A volte noi facciamo così: ci costruiamo un’idea di Dio e lo immaginiamo come il nostro “ego” ipertrofico, lo sentiamo come esaminatore e giudice. Allora finiamo per averne paura. Svapora l’immagine così bella del Padre che ha tracciato Gesù.
Ecco perché Gesù dice a Filippo: «Da tanto tempo sono con voi e non avete capito… Chi vede me, vede il Padre. Io sono la manifestazione del Padre». Pensiamo al rapporto che Gesù aveva con le persone: è il rapporto che Gesù vuole avere con ciascuno di noi.
Vorrei concludere con un altro sviluppo di questo pensiero. La prossima settimana – il 18 maggio – sarà il Centenario della nascita di san Giovanni Paolo II. Ricordo – ero ancora studente – che studiavamo con passione la sua prima Enciclica, Redemptor Hominis. Giovanni Paolo II scriveva: «L’uomo è la via della Chiesa». Ogni persona è una via per noi. Santa Teresa di Lisieux parlava della “piccola via”. La via è Gesù, ma Teresa aveva capito che si doveva fare ogni cosa per amore, essere nell’amore in ogni azione, in ogni momento: cose piccole, ma che nell’amore diventavano grandi.

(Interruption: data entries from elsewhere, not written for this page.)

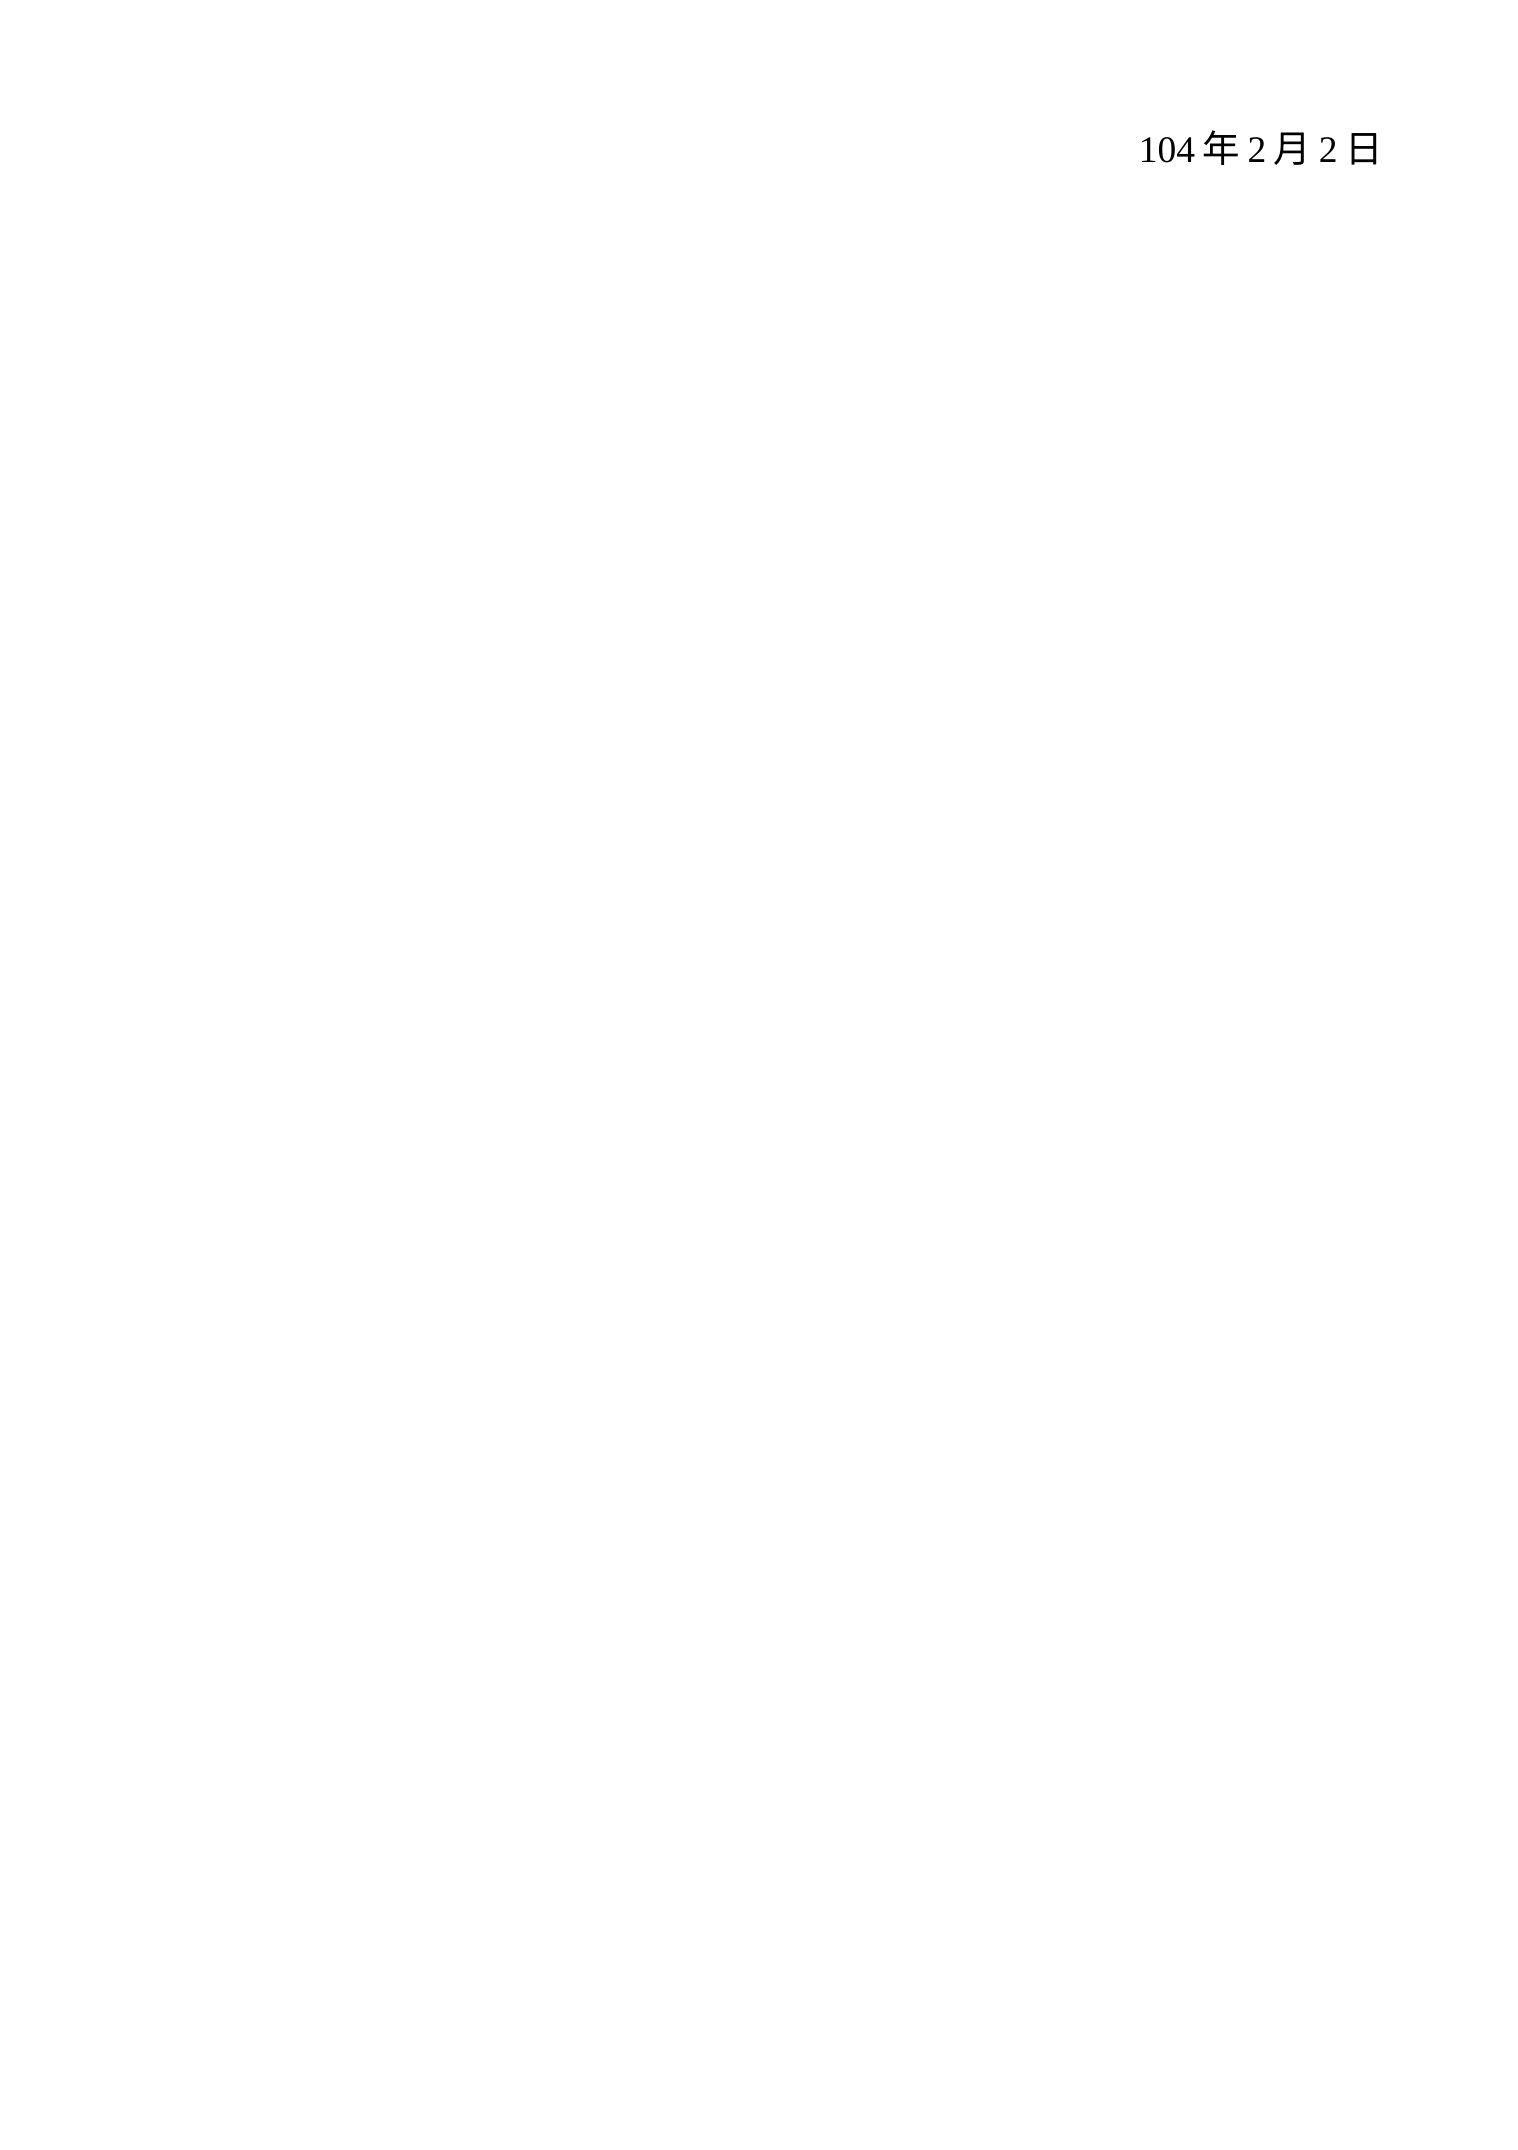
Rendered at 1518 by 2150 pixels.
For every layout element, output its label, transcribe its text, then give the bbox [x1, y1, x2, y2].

text 104年2月2日 [136, 119, 1382, 173]
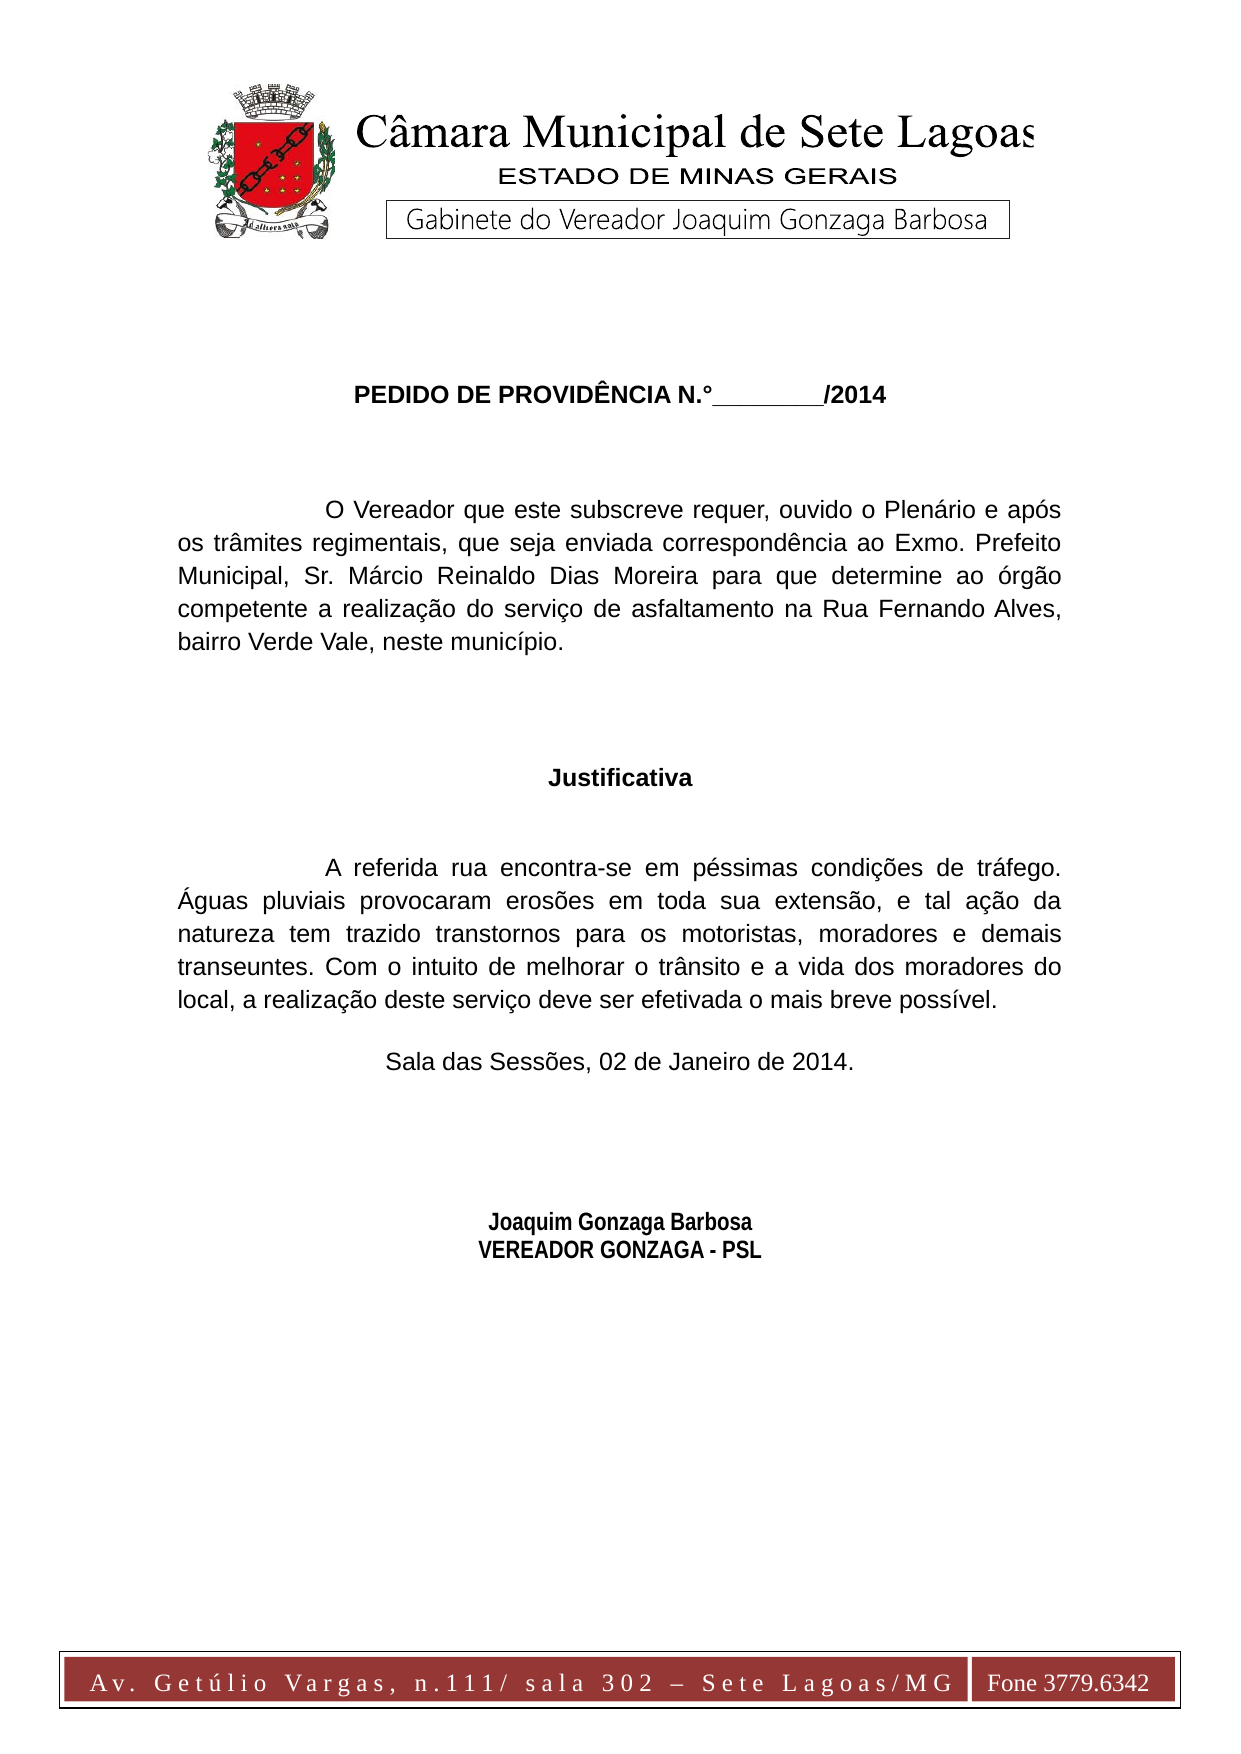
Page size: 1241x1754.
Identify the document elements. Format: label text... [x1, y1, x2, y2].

text Justificativa [177, 762, 1063, 791]
text Sala das Sessões, 02 de Janeiro de 2014. [177, 1047, 1063, 1076]
text VEREADOR GONZAGA - PSL [177, 1235, 1063, 1264]
text PEDIDO DE PROVIDÊNCIA N.°________/2014 [177, 380, 1063, 409]
text A referida rua encontra-se em péssimas condições de tráfego. Águas pluviais provocaram erosões em toda sua extensão, e tal ação da natureza tem trazido transtornos para os motoristas, moradores e demais transeuntes. Com o intuito de melhorar o trânsito e a vida dos moradores do local, a realização deste serviço deve ser efetivada o mais breve possível. [177, 853, 1063, 1014]
text Joaquim Gonzaga Barbosa [177, 1207, 1063, 1235]
text O Vereador que este subscreve requer, ouvido o Plenário e após os trâmites regimentais, que seja enviada correspondência ao Exmo. Prefeito Municipal, Sr. Márcio Reinaldo Dias Moreira para que determine ao órgão competente a realização do serviço de asfaltamento na Rua Fernando Alves, bairro Verde Vale, neste município. [177, 495, 1063, 656]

Quando era ammalata non riusciva più a fare le scale e ogni respiro diventava un affanno, lo donava, lo viveva in questa prospettiva di amore. «Fare tutto per amore». Gesù dice: «Voi farete cose più grandi di me» (Gv 14,12). Noi possiamo fare le cose di Gesù, perché siamo in Gesù e lui è in noi. Lui opera per mezzo nostro: quando noi agiamo è come se Gesù agisse in noi. Allora ogni cosa si trasforma, ogni azione diventa importante, non ci sono le persone di serie A e di serie B. Siamo davanti a Dio, altri Gesù: «Voi farete cose più grandi di me». Signore Gesù, grazie della fiducia che ci dai, grazie perché la nostra ricerca di Dio non è uno spreco di energie nel vuoto: Tu sei il volto del Padre.